Qual a sua posição face à solução encontrada?
Não posso estar de acordo com a decisão tomada pelo senhor ministro. Com esta atitude, o senhor ministro entrou no que considero ser uma rota de colisão com os interesses da sociedade. Acho a decisão tremendamente injusta. Acho que houve mesmo precipitação por parte do senhor ministro em tomar uma medida destas e mostrou que está distraído no que se refere ao conhecimento do que é o tecido comercial.
Não considera que Faria de Oliveira tentou conciliar os interesses em jogo?

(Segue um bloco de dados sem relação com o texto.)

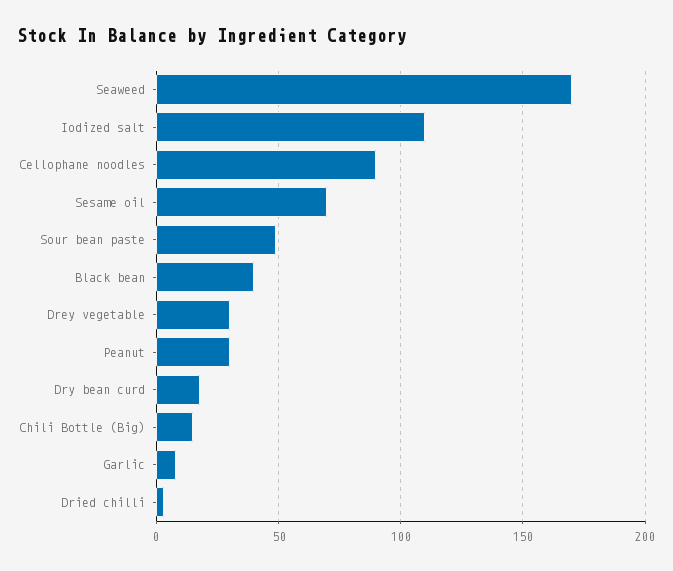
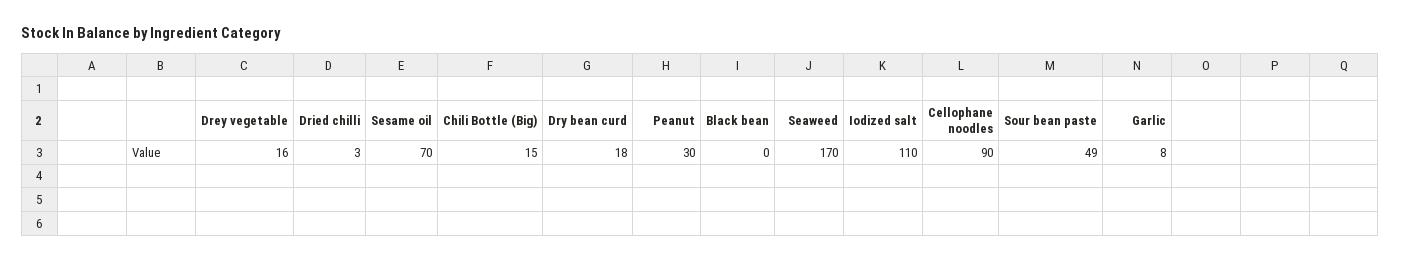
  {
    "Seaweed": 170,
    "Iodized salt": 110,
    "Cellophane noodles": 90,
    "Sesame oil": 70,
    "Sour bean paste": 49,
-   "Black bean": 40,
+   "Black bean": 0,
-   "Drey vegetable": 30,
+   "Drey vegetable": 16,
    "Peanut": 30,
    "Dry bean curd": 18,
    "Chili Bottle (Big)": 15,
    "Garlic": 8,
    "Dried chilli": 3
  }

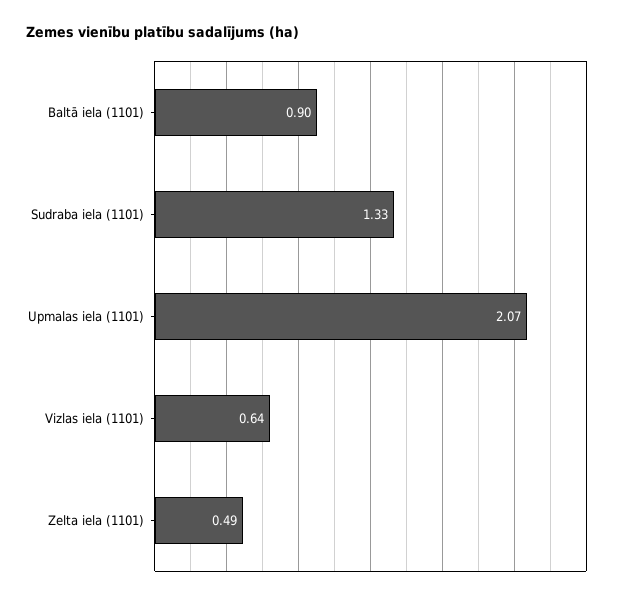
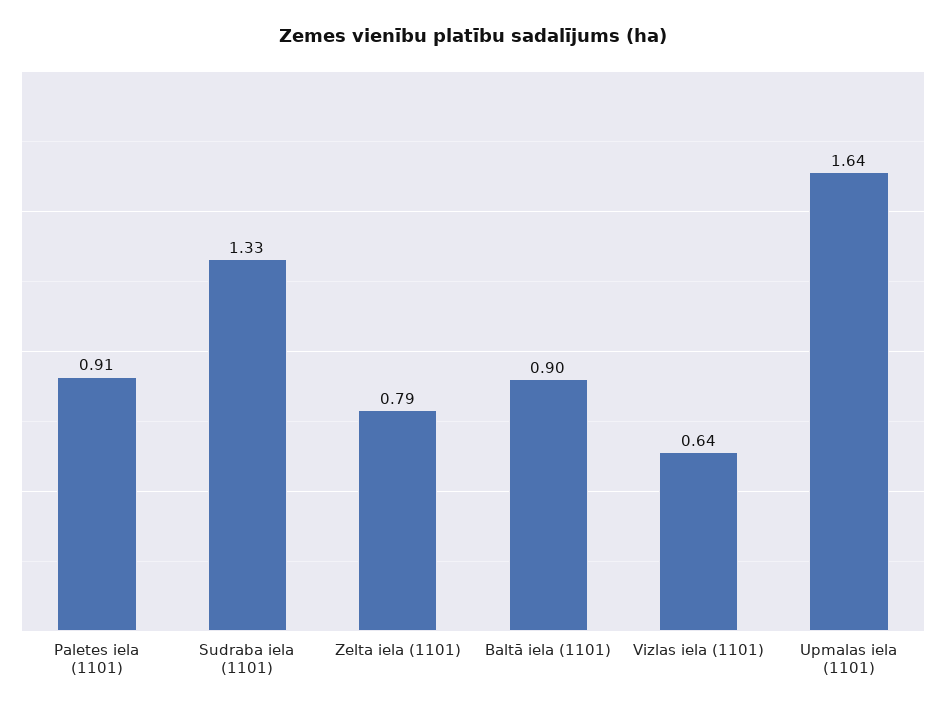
  {
    "Baltā iela (1101)": 0.9,
    "Sudraba iela (1101)": 1.33,
-   "Upmalas iela (1101)": 2.07,
+   "Upmalas iela (1101)": 1.64,
    "Vizlas iela (1101)": 0.64,
-   "Zelta iela (1101)": 0.49
+   "Zelta iela (1101)": 0.79,
+   "Paletes iela (1101)": 0.91
  }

De forma alguma. Então se a sociedade civil está representada em termos do Comité Económico e Social e se por esmagadora maioria as pessoas são favoráveis ao encerramento ao Domingo com, naturalmente, determinada flexibilidade em determinados períodos, onde o comércio iria estar aberto ao Domingo… De resto não. Isto era para gerar equilíbrios na própria sociedade.
Há uma diferença substancial relativamente ao regime supletivo prometido anteriormente?

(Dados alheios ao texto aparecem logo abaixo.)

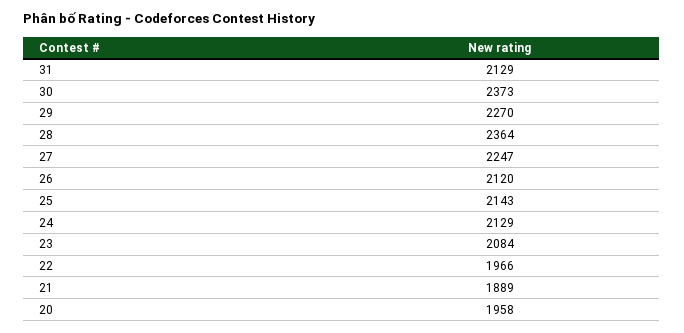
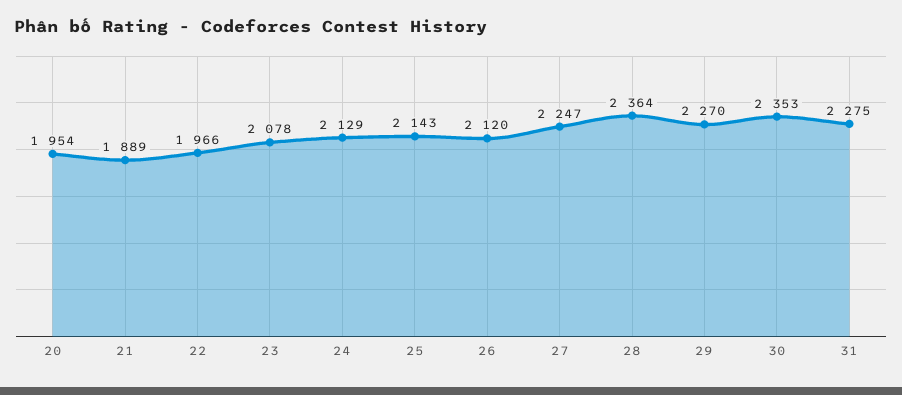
  {
-   "31": 2129,
+   "31": 2275,
-   "30": 2373,
+   "30": 2353,
    "29": 2270,
    "28": 2364,
    "27": 2247,
    "26": 2120,
    "25": 2143,
    "24": 2129,
-   "23": 2084,
+   "23": 2078,
    "22": 1966,
    "21": 1889,
-   "20": 1958
+   "20": 1954
  }

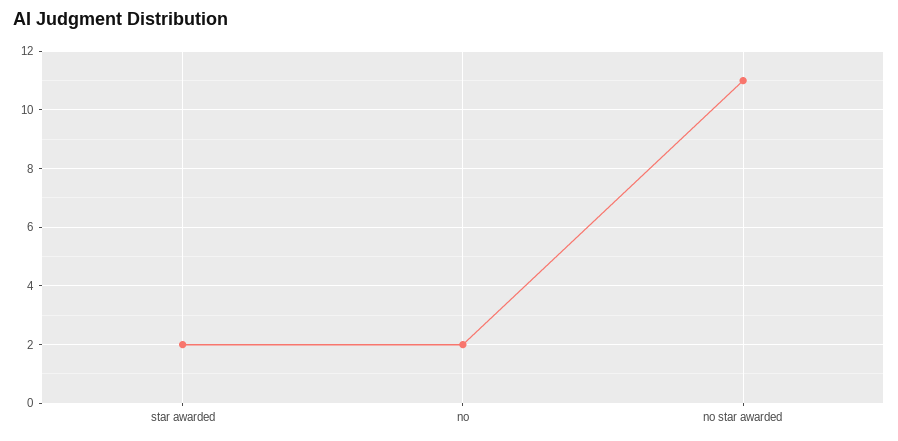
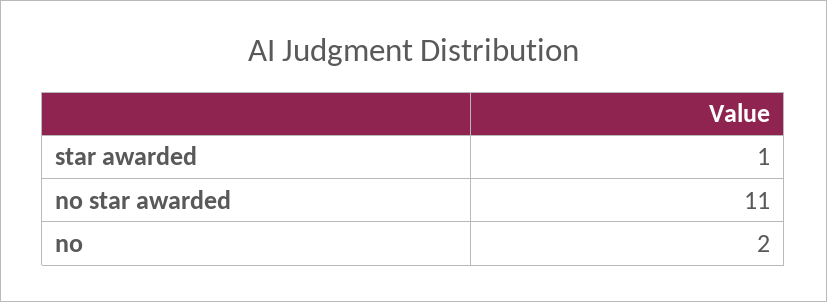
  {
-   "star awarded": 2,
+   "star awarded": 1,
    "no": 2,
    "no star awarded": 11
  }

Há uma diferença considerável. Normalmente, ao Domingo de manhã nem sequer é um período de grande movimento nos hipermercados. A medida supletiva seria aquela que menos malefícios nos poderia trazer. Já seria mais estimulante para o gestor de comércio. Agora com estas seis horas ao livre critério das grandes cadeias da grande distribuição… é favorecê-las relativamente a nós.

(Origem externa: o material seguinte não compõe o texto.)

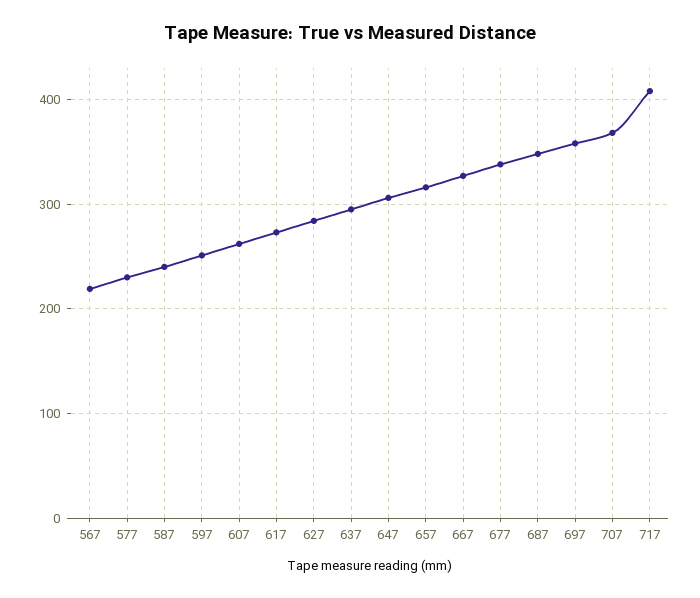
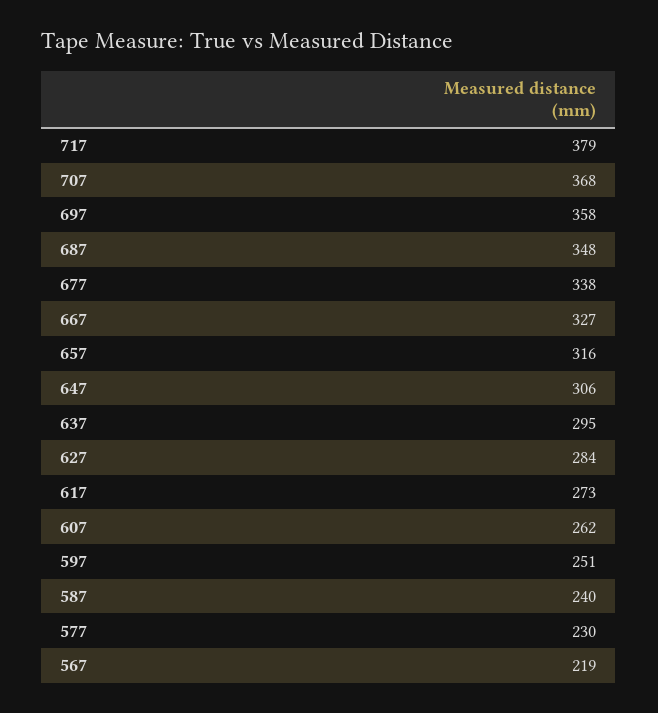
  {
    "567": 219,
    "577": 230,
    "587": 240,
    "597": 251,
    "607": 262,
    "617": 273,
    "627": 284,
    "637": 295,
    "647": 306,
    "657": 316,
    "667": 327,
    "677": 338,
    "687": 348,
    "697": 358,
    "707": 368,
-   "717": 410
+   "717": 379
  }

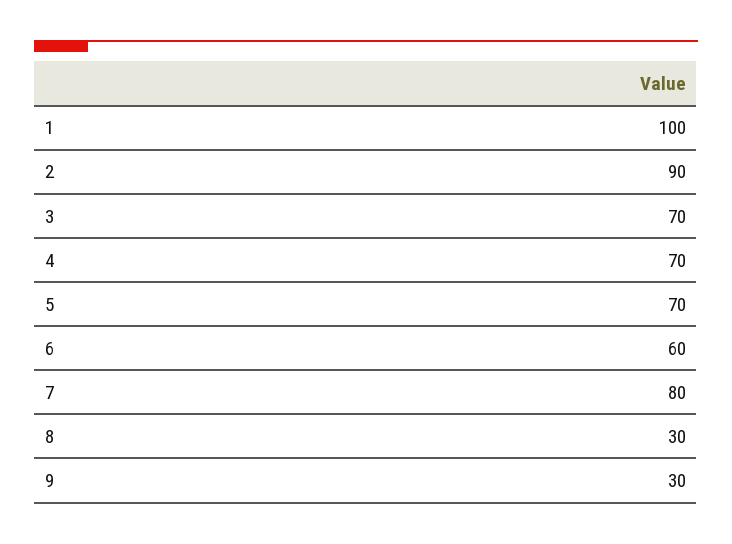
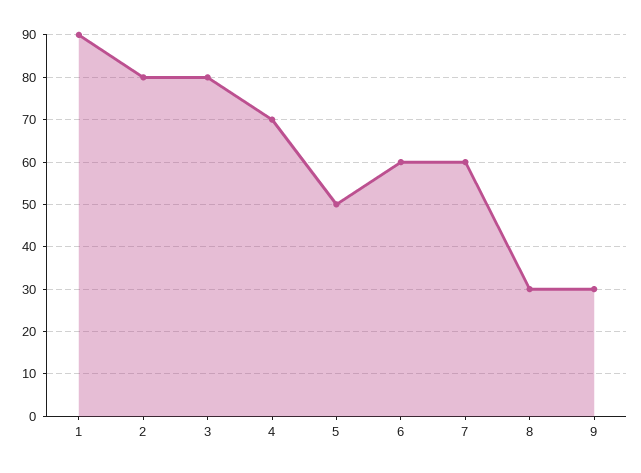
  {
-   "1": 100,
+   "1": 90,
-   "2": 90,
+   "2": 80,
-   "3": 70,
+   "3": 80,
    "4": 70,
-   "5": 70,
+   "5": 50,
    "6": 60,
-   "7": 80,
+   "7": 60,
    "8": 30,
    "9": 30
  }

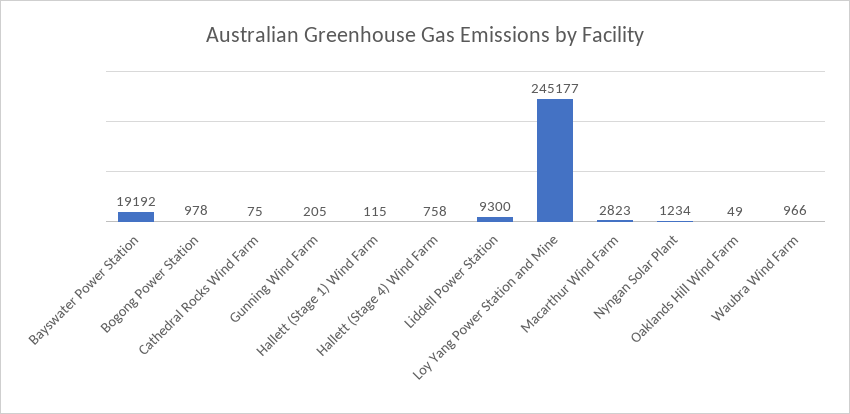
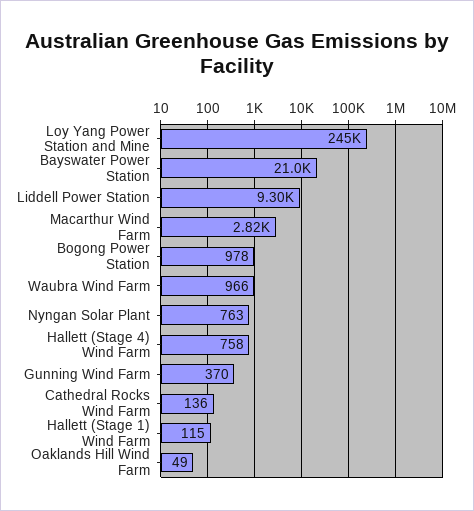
  {
-   "Bayswater Power Station": 19192,
+   "Bayswater Power Station": 21000,
    "Bogong Power Station": 978,
-   "Cathedral Rocks Wind Farm": 75,
+   "Cathedral Rocks Wind Farm": 136,
-   "Gunning Wind Farm": 205,
+   "Gunning Wind Farm": 370,
    "Hallett (Stage 1) Wind Farm": 115,
    "Hallett (Stage 4) Wind Farm": 758,
    "Liddell Power Station": 9300,
    "Loy Yang Power Station and Mine": 245177,
    "Macarthur Wind Farm": 2823,
-   "Nyngan Solar Plant": 1234,
+   "Nyngan Solar Plant": 763,
    "Oaklands Hill Wind Farm": 49,
    "Waubra Wind Farm": 966
  }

Mas vocês podem abrir ao Domingo e feriados.
Nós não podemos estar abertos ao Domingo. O problema é que não é justificável de forma alguma a abertura ao Domingo. A estrutura humana dos estabelecimentos comerciais não comporta. Como é que o comércio pode admitir mais pessoal e porventura tem quebras de vendas?! Então, se vê os seus encargos a aumentar e não tem receitas para eles, como é que pode ser possível? Mas admita-se que era possível. Então como é que as pessoas que trabalham no comércio vivem com a família? Então onde é que está o descanso e onde é que se deixam os filhos?
Mas os consumidores estão a favor da abertura ao Domingo.
Todos nós somos consumidores. Essas coisas não se podem pôr assim. É lógico que quando perguntar a qualquer pessoa se não lhe dava jeito que os estabelecimentos estivessem abertos ao Domingo, eu próprio lhe diria que sim. Todos somos egoístas a esse ponto. Mas só que o caminho não é naturalmente esse. Porque então também me dava jeito que a banca, as companhias de seguros, as repartições de finanças estivessem abertas. Que tudo funcionasse ao Domingo.
Revoltado?
Eu não sou contra os hipermercados. Respeito perfeitamente a sua forma de comerciar. Sou é a favor de um equilíbrio entre o comércio tradicional e estes grandes espaços comerciais. Estes nunca deveriam estar instalados na própria malha urbana das cidades e afinal é onde se encontram.
Abertura parcial não satisfaz hipermercados
Afinal o regime supletivo não vai ser aplicado. O funcionamento dos hipermercados será possível durante seis horas, no máximo, aos Domingos e feriados. Num fogo cruzado, Faria de Oliveira é contestado pelas várias partes interessadas. Comerciantes tradicionais e recentes acusam-no de favorecer a outra parte envolvida. Todos se revoltam.
A medida é alvo de críticas quer dos “grandes” quer dos “pequenos” comerciantes. A Associação Portuguesa das Empresas de Distribuição, APED, afirma que a decisão é discriminatória: «O Governo possibilita, assim, que 136 960 estabelecimentos comerciais possam funcionar livremente ao Domingo e satisfazer as necessidades dos consumidores, mas impõe restrições aos restantes 40».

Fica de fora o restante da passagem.